Slight crime increase seen last year in City

By: K. Michelle Moran | Grosse Pointe Times | Published April 27, 2016


GROSSE POINTE CITY — Grosse Pointe City experienced a slight increase in crime from 2014 to 2015, but the community remains a fairly safe one.

In the recently released annual report for 2015, Public Safety Director Stephen Poloni acknowledged that index crimes — the more serious types of offenses — rose by 3 percent over 2014 levels, from 103 incidents in 2014 to 106 in 2015. 

The largest increase in index crimes came in the area of larcenies, which rose from 78 reported incidents in 2014 to 85 in 2015. The only other index crime category that saw an uptick was armed robbery, which rose from zero incidents in 2014 to two in 2015. Burglary and home invasion remained at 2014 levels, with 13 incidents in each of the last two years. Vehicle theft was cut by more than 50 percent, with only three incidents in 2015 compared to eight in 2014 and 10 in 2013.

There was a more substantial increase in non-index crimes — considered less serious offenses — which rose from 130 in 2014 to 150 in 2015, but Poloni said much of that increase could be chalked up to “more aggressive enforcement” by new officers on the force. He noted that 16 of these incidents were related to arrests for drunken driving or driving under the influence of drugs. 

Narcotics incidents more than doubled last year, to 17 in 2015 — up from seven in 2014 — and arrests for operating while intoxicated went up from 31 in 2014 to 37 in 2015. As a result of intoxicated driving and drug offenses, Poloni said the City also saw a “significant increase” in the number of arrests last year.

The combination of index and non-index crimes may have risen from 2014 levels — when there were 231 incidents — and 2013, which saw 226 incidents, but the 256 offenses in 2015 are well below figures from just a few years prior. In 2011, there were 302 index and non-index crimes, while in 2010, there were 299.

In June 2015, the City experienced a string of bike thefts from the Village. According to the report, police were able to track down a suspect associated with the larcenies through a surveillance operation. Detectives also discovered a home where stolen bikes were being sold. In addition to arresting the suspect, they were able to recover several of the bikes that had been taken.

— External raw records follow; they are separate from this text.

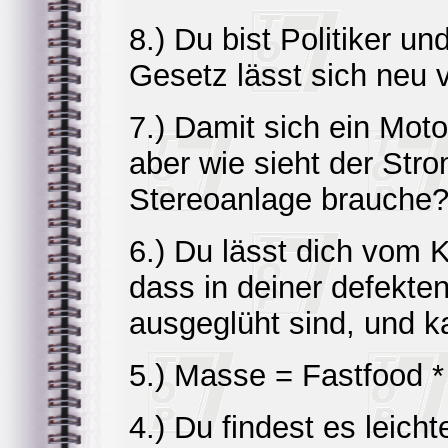
8.) Du bist Politiker 
Gesetz lässt sich neu 
7.) Damit sich ein Mot
aber wie sieht der Stro
Stereoanlage brauche
6.) Du lässt dich vom 
dass in deiner defekte
ausgeglüht sind, und k
5.) Masse = Fastfood 
4.) Du findest es leich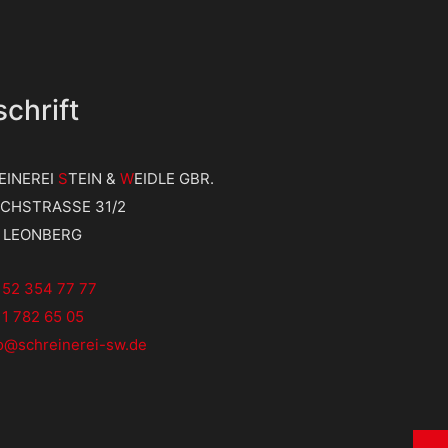
chrift
EINEREI
S
TEIN &
W
EIDLE GBR.
ICHSTRASSE 31/2
9 LEONBERG
152 354 77 77
1 782 65 05
fo@schreinerei-sw.de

Other notable crimes that the detective bureau resolved last year included an attempted home invasion in August, a fraud ring involving a home health care worker, an embezzlement involving a store employee, and a bank robbery.

Poloni said they saw an increase in fraud and identity theft, and that’s a trend that law enforcement expects will continue. Fraud, a non-index crime, rose from 27 reports in 2014 to 32 in 2015.

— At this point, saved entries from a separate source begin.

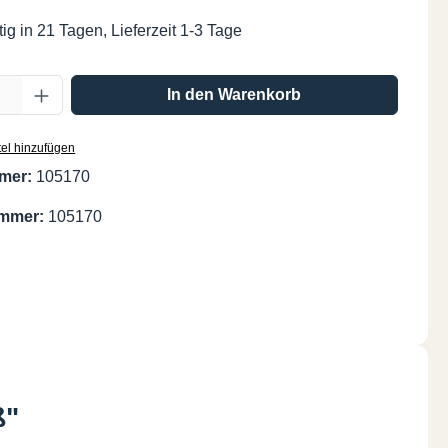
ig in 21 Tagen, Lieferzeit 1-3 Tage
Anzahl: Gib den gewünschten Wert ein oder
In den Warenkorb
el hinzufügen
mer:
105170
ummer:
105170
ß"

“With this information age that we’re in, we anticipate we’ll continue to see an increase in that,” he said.

Because the perpetrators of such crimes often operate overseas, Poloni said these crimes are “very difficult” to solve. Criminals involved in identity theft and similar crimes are becoming increasingly sophisticated with regard to information technology as well, making them harder to catch.

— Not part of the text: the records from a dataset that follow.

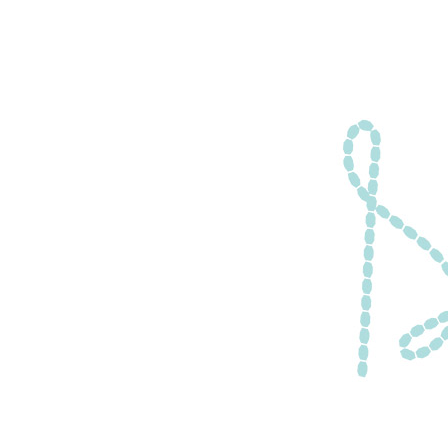
ニ
ュ
ー
へ
移
動
し
ま
す
本
文
へ
移
動
し
ま
す
フ
ッ
タ
ー
情
報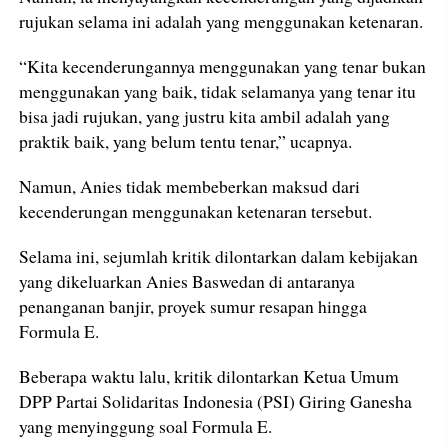
rujukan selama ini adalah yang menggunakan ketenaran.
“Kita kecenderungannya menggunakan yang tenar bukan
menggunakan yang baik, tidak selamanya yang tenar itu
bisa jadi rujukan, yang justru kita ambil adalah yang
praktik baik, yang belum tentu tenar,” ucapnya.
Namun, Anies tidak membeberkan maksud dari
kecenderungan menggunakan ketenaran tersebut.
Selama ini, sejumlah kritik dilontarkan dalam kebijakan
yang dikeluarkan Anies Baswedan di antaranya
penanganan banjir, proyek sumur resapan hingga
Formula E.
Beberapa waktu lalu, kritik dilontarkan Ketua Umum
DPP Partai Solidaritas Indonesia (PSI) Giring Ganesha
yang menyinggung soal Formula E.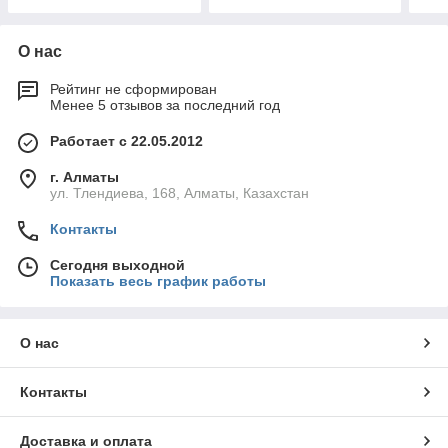
О нас
Рейтинг не сформирован
Менее 5 отзывов за последний год
Работает с 22.05.2012
г. Алматы
ул. Тлендиева, 168, Алматы, Казахстан
Контакты
Сегодня выходной
Показать весь график работы
О нас
Контакты
Доставка и оплата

City officials were generally happy with the results from the report.

“Thanks, public safety, for keeping us safe,” City Councilman Andrew Turnbull said during a March 21 council meeting. “Even with some (crime) numbers (being) higher, the arrests are (also) higher. We’re moving in the right direction.”

After the meeting, Mayor Dale Scrace likewise praised the Public Safety Department.

“I think it’s a great report,” he said. “All in all, I’m very pleased with where the department is and the fine work they’ve done. I only see things getting better.”

This summer, the Public Safety Department will be getting some new equipment to help with policing efforts. City Councilman Christopher Boettcher said the nonprofit Grosse Pointe City Foundation decided to purchase two new mountain bikes for the officers to use. 

“That should save some gas,” Boettcher joked.